With respect to specialty categories, ID and PHONEFAX were treated individually for Amazon Comprehend and CliniDeID. The DATE category is annotated by CliniDeID and NLM Scrubber but not by Amazon Comprehend1. Specifically, calendar dates like “June "9th” are tagged as PII but not times, seasons, etc. The EADDRESS category includes electronic addresses like email addresses and URLs, which Amazon Comprehend and CliniDeID tag but not NLM Scrubber. The PROFESSION category includes job titles and is tagged by Amazon Comprehend and CliniDeID but not by NLM Scrubber. Further, each system was also evaluated against their own individual maximum possible set of categories out of all the above mentioned types.

While we report individual category accuracy metrics, we also evaluated each system as if all annotations belonged to a single supertype of PII. This analysis is separate from micro- and macro-averaging individual category results. Finding PII in a note but tagging it as the wrong category will lower the micro- and macro-average scores but will still count as a true positive instance of the PII supertype.
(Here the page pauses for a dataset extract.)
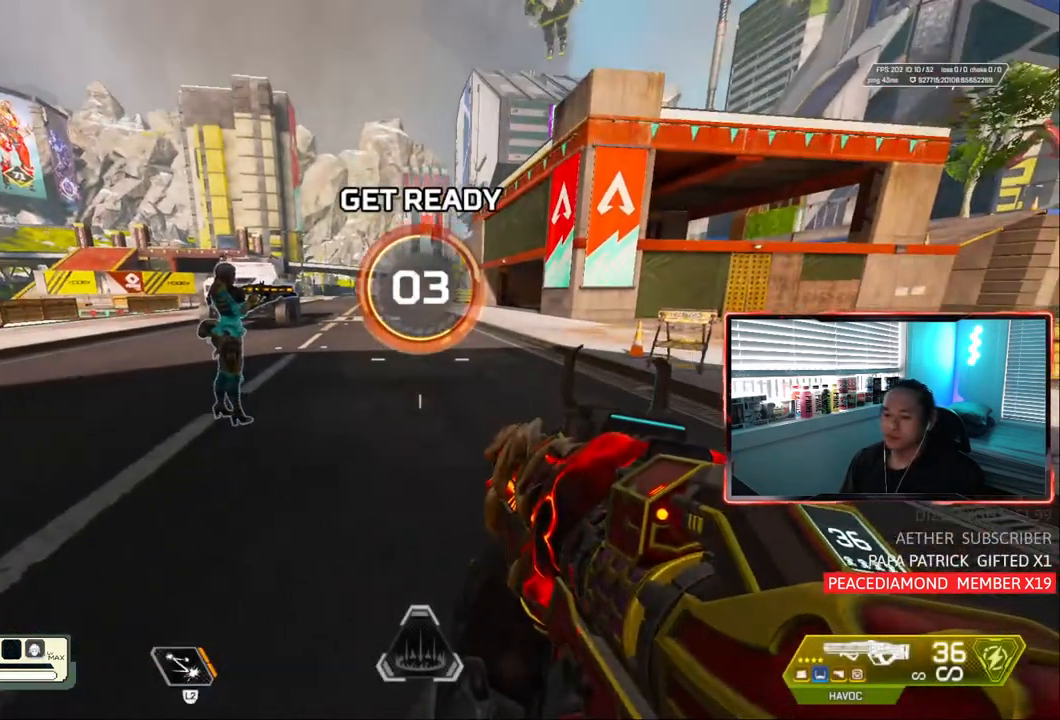
{"dt_ms": 500, "buttons": [], "left_stick": "center", "right_stick": "center", "events": [[150, "TRIANGLE", "down"], [450, "TRIANGLE", "up"]]}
All evaluations were done with respect to two publicly available corpora: the 2014 and 2016 i2b2 de-identification challenge corpora8,9. These corpora include more annotated PII categories than the shared and specialty categories, such as health care units and organization names (both interpreted as geographic subdivisions). The 2014 corpus is split into 790 training notes and 514 test notes. The 2016 corpus is split into 200 development notes, 600 training notes, and 400 test notes. A note in the 2016 corpus is longer than one in the 2014 corpus with an average of 1,863 words per note versus 617 words per note, respectively. For consistency purposes, all corpora were processed as plain text files with one note per file. Timing results are aggregated across the training and testing documents. Performance scores are reported for both the training and testing splits. All de-identification systems were tested out-of-the-box.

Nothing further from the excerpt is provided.